Summary: What has about 100 legs, venomous fangs, and the body like a snake? A pure arachnid nightmare, is what. But centipedes don't usually grow any bigger than your middle finger. Imagine if they were any larger...
History: Deep within the Indian caves of Shankali, there are stories of demons lurking in the shadows. In truth, the place is just filled to the brim with gigantic centipedes with an appetite for human flesh that have been mutated by callous dumping of toxic waste. And for a group of thrill-seeking cavers, this is about as far from good news as one can get, especially when the ravenous arthropods cause a cave-in...
Notable Kills: Nothing special.
Final Fate: One giant centipede is stabbed to death while the other is seemingly killed when it's caught in an explosion...but then it needs to get an electric appliance to the mouth and stand directly over a bunch of explosives to die.
Powers/Abilities: Aside from a venomous bite, these centipedes can fire blinding venom at prey, and are quite tricky to kill.
Weakness: Heavy artillery, as well as the soft underbelly.
Scariness Factor: 4-The centipedes here are a bit on the wobbly side, but that hardly detracts from how gnarly they are. Armored to a T, bigger than a man, and utterly persistent, these creatures will make you an arachnophobe for reasons not involving spiders this time.

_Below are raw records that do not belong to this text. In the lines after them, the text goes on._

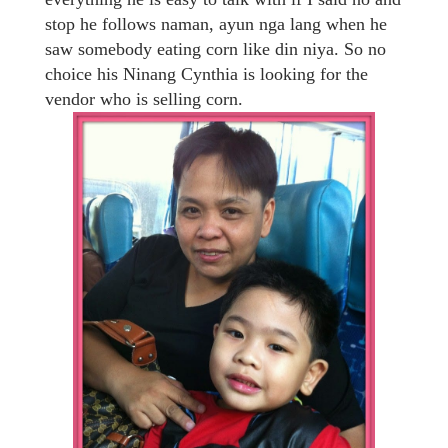
stop he follows naman, ayun nga lang when he
saw somebody eating corn like din niya. So no
choice his Ninang Cynthia is looking for the
vendor who is selling corn.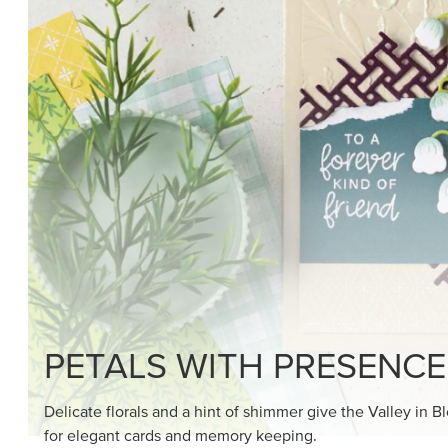
SHOP THE SUITE
DRAWN TO BLACK & W
Hand-drawn florals and refined patterns make this bla
paper ready to color, cut, and showcase.
SHOP THE PAPER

Trivia: -Centipedes and millipedes are, obviously, closely related. The largest of them all was Arthropleura armata, a millipede that grew up to 2.5 meters long, and was also the largest arthropod, period. The largest centipede on the other hand is the 10-inch Peruvian giant yellow-leg centipede.
-In the southeast Vietnam sea, people often talk of the Con Rit, a centipede-like sea monster that had legs like paddles and was capable of bringing down ships. Though some believe it was actually a prehistoric whale or a sea serpent. After all, arthropods simply cannot get that big with the current state of oxygen.